▸ 提示文:

┌──

TAC建築士講師室ブログ

TAC建築士講座の講師・スタッフのブログです。

周波数

井澤ですいざわ

■問題1 (一級25No.9
質量則において、単層壁の厚さが2倍になると、透過損失の値は約3dB増加する。

■問題2 (オリジナル)
質量則において、単層壁に入射する音の周波数が2倍になると、透過損失の値は約6dB増加する。

――――――――――――――――――――
今回の問題は、透過損失に関する質量則についての問題で、細かい数値は平成25年に初めて出題されました。
まず、はじめに透過損失についての基本中の基本から。

透過損失が大きいほど、遮音性能が高い。
透過損失とは、「入射音の音の強さのレベル」-「透過音の音の強さのレベル」です。

transmission loss

「損失」という単語の響きから、透過損失が大きいほど良くない、と勘違いしないように注意!
これは決して勘違いしてはいけません。
音が壁を透過するときの損失ですから、それが大きいほど遮音性能が高いことを示します。

――――――――ポイント―――――――――
透過損失は、
単層壁の厚さ(すなわち、質量)が2倍になると、約6dB増加する。
音の周波数が2倍になると、約6dB増加する。
これを質量則といいます。
――――――――――――――――――――
■解答
問題1 誤
問題2 正

井澤ですいざわ

 

■問題

音圧レベルを一定にした状態において、周波数を変化させたとき、音の大きさ(ラウドネス)は変化する。(一級環境・設備:平成13No.6

――――――ポイント――――――
・音の強さ(単位面積を単位時間に通過する音のエネルギー)・・・物理量
・音圧(音によって生じる大気圧からの圧力変化)・・・物理量
・音の大きさ(人の耳に感じる大きさ)・・・感覚量
音の大きさは周波数によって変化し、一般に、低音より高音のほうが大きく感じられます。つまり人の耳は低音には鈍感です。

└──

▸ 提供資料:
┌──

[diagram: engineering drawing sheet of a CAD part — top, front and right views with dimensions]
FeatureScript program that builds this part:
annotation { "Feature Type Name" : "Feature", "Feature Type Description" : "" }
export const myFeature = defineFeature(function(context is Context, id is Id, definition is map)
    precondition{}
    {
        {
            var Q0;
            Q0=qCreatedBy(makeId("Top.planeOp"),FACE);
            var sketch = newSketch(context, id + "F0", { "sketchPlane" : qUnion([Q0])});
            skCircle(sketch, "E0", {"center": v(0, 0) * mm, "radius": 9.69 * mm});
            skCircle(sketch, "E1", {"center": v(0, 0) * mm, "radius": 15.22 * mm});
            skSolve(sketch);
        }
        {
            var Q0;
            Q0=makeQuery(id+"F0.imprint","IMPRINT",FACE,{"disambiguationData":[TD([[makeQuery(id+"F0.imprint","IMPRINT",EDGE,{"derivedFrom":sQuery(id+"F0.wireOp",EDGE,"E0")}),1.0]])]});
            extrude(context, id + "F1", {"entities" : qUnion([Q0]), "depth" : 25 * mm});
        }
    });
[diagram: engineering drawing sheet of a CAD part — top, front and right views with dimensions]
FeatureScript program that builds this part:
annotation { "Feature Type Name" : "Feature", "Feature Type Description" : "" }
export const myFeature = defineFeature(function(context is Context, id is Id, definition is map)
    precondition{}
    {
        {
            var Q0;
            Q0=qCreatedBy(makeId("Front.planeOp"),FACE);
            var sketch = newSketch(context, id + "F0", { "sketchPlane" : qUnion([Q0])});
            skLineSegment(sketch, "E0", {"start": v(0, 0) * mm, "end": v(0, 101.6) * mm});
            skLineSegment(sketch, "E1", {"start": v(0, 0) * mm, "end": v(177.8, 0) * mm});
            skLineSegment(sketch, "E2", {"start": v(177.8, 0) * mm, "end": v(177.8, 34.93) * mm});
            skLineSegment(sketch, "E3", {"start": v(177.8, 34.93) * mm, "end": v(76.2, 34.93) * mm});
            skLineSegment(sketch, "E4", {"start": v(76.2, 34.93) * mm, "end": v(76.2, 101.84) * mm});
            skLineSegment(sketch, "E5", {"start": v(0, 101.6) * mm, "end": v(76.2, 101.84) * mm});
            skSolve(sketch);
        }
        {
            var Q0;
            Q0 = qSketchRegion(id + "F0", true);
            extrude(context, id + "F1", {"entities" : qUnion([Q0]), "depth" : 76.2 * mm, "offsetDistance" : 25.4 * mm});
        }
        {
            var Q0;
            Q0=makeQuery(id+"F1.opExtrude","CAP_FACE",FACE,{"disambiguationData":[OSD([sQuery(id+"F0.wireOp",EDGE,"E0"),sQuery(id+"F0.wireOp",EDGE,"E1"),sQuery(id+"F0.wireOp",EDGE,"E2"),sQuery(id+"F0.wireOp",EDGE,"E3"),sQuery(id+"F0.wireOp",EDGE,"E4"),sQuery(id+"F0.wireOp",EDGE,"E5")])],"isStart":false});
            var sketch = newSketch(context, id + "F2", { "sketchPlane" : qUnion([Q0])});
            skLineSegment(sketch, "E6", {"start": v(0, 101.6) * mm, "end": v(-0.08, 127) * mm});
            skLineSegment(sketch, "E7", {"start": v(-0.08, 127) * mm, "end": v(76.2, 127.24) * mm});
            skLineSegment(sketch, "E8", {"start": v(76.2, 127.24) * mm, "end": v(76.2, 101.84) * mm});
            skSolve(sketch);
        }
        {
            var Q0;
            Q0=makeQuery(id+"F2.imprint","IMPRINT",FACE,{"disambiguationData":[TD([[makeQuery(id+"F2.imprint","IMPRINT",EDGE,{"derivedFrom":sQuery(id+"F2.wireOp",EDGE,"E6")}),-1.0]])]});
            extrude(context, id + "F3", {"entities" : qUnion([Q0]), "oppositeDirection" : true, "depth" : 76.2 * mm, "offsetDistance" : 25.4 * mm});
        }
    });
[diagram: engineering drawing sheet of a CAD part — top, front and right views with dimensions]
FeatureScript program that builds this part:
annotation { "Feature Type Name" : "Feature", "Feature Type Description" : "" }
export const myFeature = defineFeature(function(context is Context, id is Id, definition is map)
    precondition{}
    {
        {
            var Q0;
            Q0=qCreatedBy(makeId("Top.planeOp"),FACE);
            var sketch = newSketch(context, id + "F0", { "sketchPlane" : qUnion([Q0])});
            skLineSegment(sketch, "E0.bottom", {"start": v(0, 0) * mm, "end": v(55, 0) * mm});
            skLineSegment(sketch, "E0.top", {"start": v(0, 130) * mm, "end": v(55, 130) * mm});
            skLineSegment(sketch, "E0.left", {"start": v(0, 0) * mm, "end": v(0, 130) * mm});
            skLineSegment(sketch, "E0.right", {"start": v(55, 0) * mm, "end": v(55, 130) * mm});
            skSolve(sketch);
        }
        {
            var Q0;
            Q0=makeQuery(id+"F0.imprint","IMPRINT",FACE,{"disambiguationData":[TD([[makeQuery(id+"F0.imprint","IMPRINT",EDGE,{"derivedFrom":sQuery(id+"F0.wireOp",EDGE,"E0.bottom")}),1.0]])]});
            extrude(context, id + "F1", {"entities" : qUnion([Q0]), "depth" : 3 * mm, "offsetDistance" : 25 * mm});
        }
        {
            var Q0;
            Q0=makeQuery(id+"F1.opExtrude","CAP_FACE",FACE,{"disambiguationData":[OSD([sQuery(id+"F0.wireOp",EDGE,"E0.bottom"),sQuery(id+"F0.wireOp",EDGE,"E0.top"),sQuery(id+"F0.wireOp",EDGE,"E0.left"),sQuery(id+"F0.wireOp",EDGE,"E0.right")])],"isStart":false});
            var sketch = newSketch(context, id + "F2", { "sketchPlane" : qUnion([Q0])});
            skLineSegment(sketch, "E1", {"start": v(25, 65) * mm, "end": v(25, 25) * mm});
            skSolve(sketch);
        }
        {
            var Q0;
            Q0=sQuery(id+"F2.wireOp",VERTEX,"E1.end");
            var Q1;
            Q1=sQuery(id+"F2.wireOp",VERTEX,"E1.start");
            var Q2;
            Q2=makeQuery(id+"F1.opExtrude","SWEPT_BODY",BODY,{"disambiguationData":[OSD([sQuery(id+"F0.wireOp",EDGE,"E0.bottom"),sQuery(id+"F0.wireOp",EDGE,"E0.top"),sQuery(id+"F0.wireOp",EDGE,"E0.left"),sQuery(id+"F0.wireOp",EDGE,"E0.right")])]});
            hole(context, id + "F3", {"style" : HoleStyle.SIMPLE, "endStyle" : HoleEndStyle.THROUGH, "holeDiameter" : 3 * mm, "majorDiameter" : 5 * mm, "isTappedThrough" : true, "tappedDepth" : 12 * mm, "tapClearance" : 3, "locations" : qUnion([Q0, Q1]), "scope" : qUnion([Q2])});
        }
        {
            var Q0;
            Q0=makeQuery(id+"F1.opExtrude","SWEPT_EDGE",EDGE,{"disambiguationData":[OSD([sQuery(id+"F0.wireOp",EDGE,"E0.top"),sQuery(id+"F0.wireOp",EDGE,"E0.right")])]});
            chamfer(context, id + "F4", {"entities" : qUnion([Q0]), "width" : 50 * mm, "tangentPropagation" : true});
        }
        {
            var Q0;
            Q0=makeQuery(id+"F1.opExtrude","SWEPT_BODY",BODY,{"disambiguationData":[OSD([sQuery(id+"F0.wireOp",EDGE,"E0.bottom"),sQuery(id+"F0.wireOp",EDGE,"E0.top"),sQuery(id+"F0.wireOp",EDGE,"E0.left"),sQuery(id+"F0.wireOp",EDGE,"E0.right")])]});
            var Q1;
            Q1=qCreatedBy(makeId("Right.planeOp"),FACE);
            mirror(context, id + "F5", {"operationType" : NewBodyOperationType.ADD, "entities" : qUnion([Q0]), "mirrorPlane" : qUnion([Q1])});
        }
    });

└──

提示文の「透過損失が大きいほど、遮音性能が高い。」から「音性能が高いことを示します。」までを、「遮音性能」を「音を遮る性能」に変えて書き直すこと。

▸ 演習結果:
透過損失が大きいほど、音を遮る性能が高い。
透過損失とは、「入射音の音の強さのレベル」-「透過音の音の強さのレベル」です。

transmission loss

「損失」という単語の響きから、透過損失が大きいほど良くない、と勘違いしないように注意!
これは決して勘違いしてはいけません。
音が壁を透過するときの損失ですから、それが大きいほど音を遮る性能が高いことを示します。